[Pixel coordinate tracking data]

▼

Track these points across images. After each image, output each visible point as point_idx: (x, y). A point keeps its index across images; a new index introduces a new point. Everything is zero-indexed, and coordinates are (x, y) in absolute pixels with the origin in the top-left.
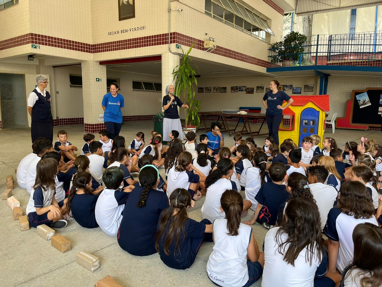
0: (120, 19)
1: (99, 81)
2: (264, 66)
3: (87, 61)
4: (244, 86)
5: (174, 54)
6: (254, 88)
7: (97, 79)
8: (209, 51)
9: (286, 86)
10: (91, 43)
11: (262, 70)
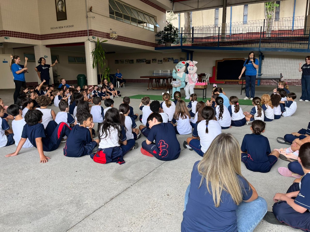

▲

• About this task:
All lines from the one holding "2: (264, 66)" through the last line of the records need to be copied exactly, both ends included, and the pictures left behind.

• Task result:
2: (264, 66)
3: (87, 61)
4: (244, 86)
5: (174, 54)
6: (254, 88)
7: (97, 79)
8: (209, 51)
9: (286, 86)
10: (91, 43)
11: (262, 70)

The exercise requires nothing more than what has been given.